See Making a release below for the checklist.

Other utilities

scripts/test-exported-symbols checks the compiled nokogiri.so library for surprising exported symbols. This script likely only works on Linux, sorry.

scripts/test-nokogumbo-compatibility is used by CI to ensure that Nokogumbo installs correctly against the currently-installed version of Nokogiri. Nokogumbo receives this extra care because it compiles against Nokogiri's and libxml2's header files, and makes assumptions about what symbols are exported by Nokogiri's extension library.

scripts/files-modified-by-open-prs is a hack to see what files are being proposed to change in the set of open pull requests. This might be useful if you're thinking about radically changing a file, to be aware of what merge conflicts might result. This could probably be a rake task.

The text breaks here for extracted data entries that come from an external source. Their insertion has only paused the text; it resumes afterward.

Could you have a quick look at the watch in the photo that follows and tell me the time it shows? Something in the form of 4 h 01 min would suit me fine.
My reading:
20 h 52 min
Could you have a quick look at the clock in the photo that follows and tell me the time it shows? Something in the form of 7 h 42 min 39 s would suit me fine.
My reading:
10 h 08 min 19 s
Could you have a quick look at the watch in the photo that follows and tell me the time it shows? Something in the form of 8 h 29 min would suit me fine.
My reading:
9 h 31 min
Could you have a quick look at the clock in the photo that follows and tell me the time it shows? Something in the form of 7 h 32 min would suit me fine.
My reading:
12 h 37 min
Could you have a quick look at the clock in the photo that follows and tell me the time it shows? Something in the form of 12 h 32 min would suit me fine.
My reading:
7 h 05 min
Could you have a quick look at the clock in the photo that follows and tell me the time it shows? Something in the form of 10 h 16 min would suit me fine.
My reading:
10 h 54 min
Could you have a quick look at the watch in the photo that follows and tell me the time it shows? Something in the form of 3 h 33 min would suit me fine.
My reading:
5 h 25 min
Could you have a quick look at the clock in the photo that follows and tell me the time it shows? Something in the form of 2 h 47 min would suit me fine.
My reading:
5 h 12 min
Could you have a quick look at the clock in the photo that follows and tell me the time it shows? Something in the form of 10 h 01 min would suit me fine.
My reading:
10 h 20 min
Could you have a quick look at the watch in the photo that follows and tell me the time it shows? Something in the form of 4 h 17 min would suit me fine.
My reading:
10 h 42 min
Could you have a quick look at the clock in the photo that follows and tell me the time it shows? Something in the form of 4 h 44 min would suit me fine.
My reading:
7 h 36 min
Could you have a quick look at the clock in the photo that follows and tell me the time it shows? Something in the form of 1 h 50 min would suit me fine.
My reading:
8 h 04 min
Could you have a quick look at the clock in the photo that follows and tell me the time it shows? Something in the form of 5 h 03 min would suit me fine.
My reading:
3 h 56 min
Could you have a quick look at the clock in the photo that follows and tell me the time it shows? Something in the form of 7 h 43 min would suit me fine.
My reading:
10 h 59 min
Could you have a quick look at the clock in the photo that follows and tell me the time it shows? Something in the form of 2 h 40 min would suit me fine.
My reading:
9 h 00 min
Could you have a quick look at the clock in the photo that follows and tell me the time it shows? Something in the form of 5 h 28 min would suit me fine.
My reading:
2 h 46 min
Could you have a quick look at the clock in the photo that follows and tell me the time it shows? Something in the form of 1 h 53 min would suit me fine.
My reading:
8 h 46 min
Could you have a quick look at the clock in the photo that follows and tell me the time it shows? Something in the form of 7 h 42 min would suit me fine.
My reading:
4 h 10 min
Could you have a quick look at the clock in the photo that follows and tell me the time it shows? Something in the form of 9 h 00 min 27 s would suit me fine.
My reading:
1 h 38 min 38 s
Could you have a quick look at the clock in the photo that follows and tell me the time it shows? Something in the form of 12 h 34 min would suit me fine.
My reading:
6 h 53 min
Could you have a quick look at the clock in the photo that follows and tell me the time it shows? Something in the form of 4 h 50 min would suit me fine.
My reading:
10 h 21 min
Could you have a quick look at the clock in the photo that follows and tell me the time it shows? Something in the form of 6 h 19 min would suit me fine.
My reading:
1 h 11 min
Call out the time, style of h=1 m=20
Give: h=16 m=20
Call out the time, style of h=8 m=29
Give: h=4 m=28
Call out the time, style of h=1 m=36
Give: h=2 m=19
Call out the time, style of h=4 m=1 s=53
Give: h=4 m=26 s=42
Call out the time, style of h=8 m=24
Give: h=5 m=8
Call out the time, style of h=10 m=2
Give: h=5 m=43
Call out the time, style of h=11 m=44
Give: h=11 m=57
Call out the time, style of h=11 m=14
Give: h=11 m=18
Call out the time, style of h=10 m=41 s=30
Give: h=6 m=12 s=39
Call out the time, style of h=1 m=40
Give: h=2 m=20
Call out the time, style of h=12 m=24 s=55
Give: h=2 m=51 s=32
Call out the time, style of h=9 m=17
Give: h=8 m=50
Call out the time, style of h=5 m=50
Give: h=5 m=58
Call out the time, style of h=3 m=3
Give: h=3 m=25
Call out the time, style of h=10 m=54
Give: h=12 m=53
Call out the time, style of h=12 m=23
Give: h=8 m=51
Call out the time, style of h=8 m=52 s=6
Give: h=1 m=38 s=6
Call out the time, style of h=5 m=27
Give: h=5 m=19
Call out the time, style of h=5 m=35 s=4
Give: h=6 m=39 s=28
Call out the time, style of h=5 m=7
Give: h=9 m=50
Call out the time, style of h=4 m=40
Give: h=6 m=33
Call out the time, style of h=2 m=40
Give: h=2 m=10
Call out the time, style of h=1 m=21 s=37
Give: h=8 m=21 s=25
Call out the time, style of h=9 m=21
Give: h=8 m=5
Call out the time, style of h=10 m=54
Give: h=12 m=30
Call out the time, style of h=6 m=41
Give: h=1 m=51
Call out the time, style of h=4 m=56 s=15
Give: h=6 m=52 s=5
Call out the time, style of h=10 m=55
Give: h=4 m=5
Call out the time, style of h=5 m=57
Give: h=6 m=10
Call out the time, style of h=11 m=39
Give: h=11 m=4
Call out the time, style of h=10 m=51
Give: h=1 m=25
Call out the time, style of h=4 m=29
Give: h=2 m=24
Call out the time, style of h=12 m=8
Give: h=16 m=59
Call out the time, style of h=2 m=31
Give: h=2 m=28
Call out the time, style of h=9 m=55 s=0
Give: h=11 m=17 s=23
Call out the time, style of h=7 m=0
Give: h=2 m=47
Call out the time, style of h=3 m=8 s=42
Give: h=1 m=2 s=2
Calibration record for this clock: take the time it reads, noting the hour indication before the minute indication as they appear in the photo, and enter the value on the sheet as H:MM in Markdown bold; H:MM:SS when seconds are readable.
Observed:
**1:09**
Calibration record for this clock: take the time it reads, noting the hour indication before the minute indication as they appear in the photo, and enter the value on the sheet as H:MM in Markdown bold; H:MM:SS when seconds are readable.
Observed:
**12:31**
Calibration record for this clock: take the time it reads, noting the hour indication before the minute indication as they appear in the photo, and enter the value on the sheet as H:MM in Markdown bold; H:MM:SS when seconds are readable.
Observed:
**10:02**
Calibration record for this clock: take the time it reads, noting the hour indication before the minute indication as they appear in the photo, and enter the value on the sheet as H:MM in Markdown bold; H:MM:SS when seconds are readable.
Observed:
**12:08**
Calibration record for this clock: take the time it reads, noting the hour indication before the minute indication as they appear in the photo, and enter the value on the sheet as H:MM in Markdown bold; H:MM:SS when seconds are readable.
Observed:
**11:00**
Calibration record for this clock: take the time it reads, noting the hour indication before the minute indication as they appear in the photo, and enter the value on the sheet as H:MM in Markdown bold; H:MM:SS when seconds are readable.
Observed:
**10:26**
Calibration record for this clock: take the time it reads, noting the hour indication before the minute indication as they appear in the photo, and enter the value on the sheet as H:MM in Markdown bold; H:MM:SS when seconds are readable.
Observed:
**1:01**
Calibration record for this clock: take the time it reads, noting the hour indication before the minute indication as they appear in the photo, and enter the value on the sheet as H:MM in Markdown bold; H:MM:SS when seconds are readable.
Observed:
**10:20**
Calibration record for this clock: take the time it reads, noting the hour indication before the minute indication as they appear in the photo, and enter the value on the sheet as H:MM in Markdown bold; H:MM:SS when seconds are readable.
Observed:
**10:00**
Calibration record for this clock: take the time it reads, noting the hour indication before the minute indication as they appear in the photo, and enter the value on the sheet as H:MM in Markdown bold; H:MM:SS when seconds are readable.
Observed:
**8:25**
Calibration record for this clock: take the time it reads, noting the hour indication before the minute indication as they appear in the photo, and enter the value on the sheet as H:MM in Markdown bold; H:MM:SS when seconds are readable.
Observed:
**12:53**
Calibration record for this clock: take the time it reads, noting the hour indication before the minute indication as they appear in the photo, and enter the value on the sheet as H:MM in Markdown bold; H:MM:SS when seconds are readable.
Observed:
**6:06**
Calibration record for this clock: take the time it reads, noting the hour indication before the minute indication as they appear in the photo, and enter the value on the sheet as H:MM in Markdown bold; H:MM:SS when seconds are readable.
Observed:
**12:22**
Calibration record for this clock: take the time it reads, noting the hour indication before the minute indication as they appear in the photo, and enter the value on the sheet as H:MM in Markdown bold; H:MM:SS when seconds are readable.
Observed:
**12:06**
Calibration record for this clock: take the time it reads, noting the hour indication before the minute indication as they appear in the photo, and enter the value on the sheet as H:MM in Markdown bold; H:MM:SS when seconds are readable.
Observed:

There's a Vagrantfile in the project root which I've used once or twice to try to reproduce problems non-Linux systems (like OpenBSD). It's not well-maintained so YMMV.

Bumping Java dependencies

Java dependencies, in the form of .jar files, are all vendored as part of the java platform gem.

We use jar-dependencies as a development dependency to manage the project's Java dependencies. Note, however, that we use our own fork of NekoDTD that lives at https://github.com/sparklemotion/nekodtd

To modify or add a dependency, a few things needs to be in sync:

  • nokogiri.gemspec: spec.requirements need to specify the maven group Id, artifact ID, and version
  • nokogiri.gemspec: spec.files need to include the jar files
  • git: the jar files under lib/nokogiri/jruby/ need to be committed to git
  • lib/nokogiri/jruby/nokogiri_jars.rb: needs to include all the jars

A quick summary of what this looks like for you, the developer:

  1. edit the requirements in the gemspec
  2. run bundle exec rake vendor_jars which updates everything under lib/nokogiri/jruby
  3. run bundle exec rake check_manifest and if necessary update the gemspec files
  4. make sure to check everything under lib/nokogiri/jruby into git, including the jar files

Rake tasks

The Rakefile used to be a big fat mess. It's now decomposed into a small set of files in /rakelib. If you've got a new rake task you'd like to introduce, please consider whether it belongs in one of the existing concerns, or needs a new file. Please don't add it to Rakefile without compelling reasons.